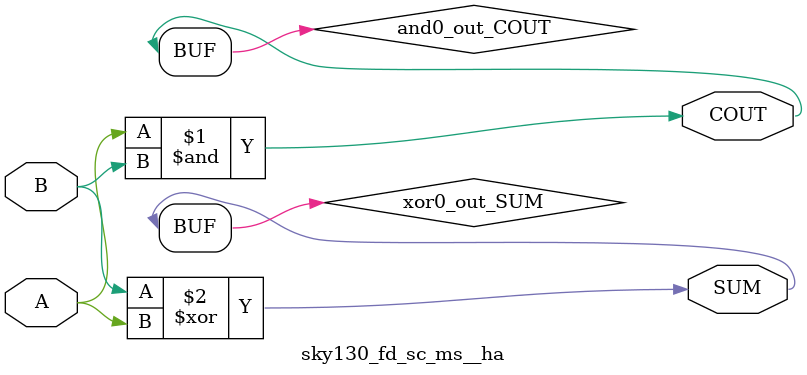
<source format=v>
/*
 * Copyright 2020 The SkyWater PDK Authors
 *
 * Licensed under the Apache License, Version 2.0 (the "License");
 * you may not use this file except in compliance with the License.
 * You may obtain a copy of the License at
 *
 *     https://www.apache.org/licenses/LICENSE-2.0
 *
 * Unless required by applicable law or agreed to in writing, software
 * distributed under the License is distributed on an "AS IS" BASIS,
 * WITHOUT WARRANTIES OR CONDITIONS OF ANY KIND, either express or implied.
 * See the License for the specific language governing permissions and
 * limitations under the License.
 *
 * SPDX-License-Identifier: Apache-2.0
*/


`ifndef SKY130_FD_SC_MS__HA_FUNCTIONAL_V
`define SKY130_FD_SC_MS__HA_FUNCTIONAL_V

/**
 * ha: Half adder.
 *
 * Verilog simulation functional model.
 */

`timescale 1ns / 1ps
`default_nettype none

`celldefine
module sky130_fd_sc_ms__ha (
    COUT,
    SUM ,
    A   ,
    B
);

    // Module ports
    output COUT;
    output SUM ;
    input  A   ;
    input  B   ;

    // Local signals
    wire and0_out_COUT;
    wire xor0_out_SUM ;

    //  Name  Output         Other arguments
    and and0 (and0_out_COUT, A, B           );
    buf buf0 (COUT         , and0_out_COUT  );
    xor xor0 (xor0_out_SUM , B, A           );
    buf buf1 (SUM          , xor0_out_SUM   );

endmodule
`endcelldefine

`default_nettype wire
`endif  // SKY130_FD_SC_MS__HA_FUNCTIONAL_V
</source>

Aim of the exercise: Write out again every line above exactly as given; the pictures do not belong in the copy.

Task output:
<source format=v>
/*
 * Copyright 2020 The SkyWater PDK Authors
 *
 * Licensed under the Apache License, Version 2.0 (the "License");
 * you may not use this file except in compliance with the License.
 * You may obtain a copy of the License at
 *
 *     https://www.apache.org/licenses/LICENSE-2.0
 *
 * Unless required by applicable law or agreed to in writing, software
 * distributed under the License is distributed on an "AS IS" BASIS,
 * WITHOUT WARRANTIES OR CONDITIONS OF ANY KIND, either express or implied.
 * See the License for the specific language governing permissions and
 * limitations under the License.
 *
 * SPDX-License-Identifier: Apache-2.0
*/


`ifndef SKY130_FD_SC_MS__HA_FUNCTIONAL_V
`define SKY130_FD_SC_MS__HA_FUNCTIONAL_V

/**
 * ha: Half adder.
 *
 * Verilog simulation functional model.
 */

`timescale 1ns / 1ps
`default_nettype none

`celldefine
module sky130_fd_sc_ms__ha (
    COUT,
    SUM ,
    A   ,
    B
);

    // Module ports
    output COUT;
    output SUM ;
    input  A   ;
    input  B   ;

    // Local signals
    wire and0_out_COUT;
    wire xor0_out_SUM ;

    //  Name  Output         Other arguments
    and and0 (and0_out_COUT, A, B           );
    buf buf0 (COUT         , and0_out_COUT  );
    xor xor0 (xor0_out_SUM , B, A           );
    buf buf1 (SUM          , xor0_out_SUM   );

endmodule
`endcelldefine

`default_nettype wire
`endif  // SKY130_FD_SC_MS__HA_FUNCTIONAL_V
</source>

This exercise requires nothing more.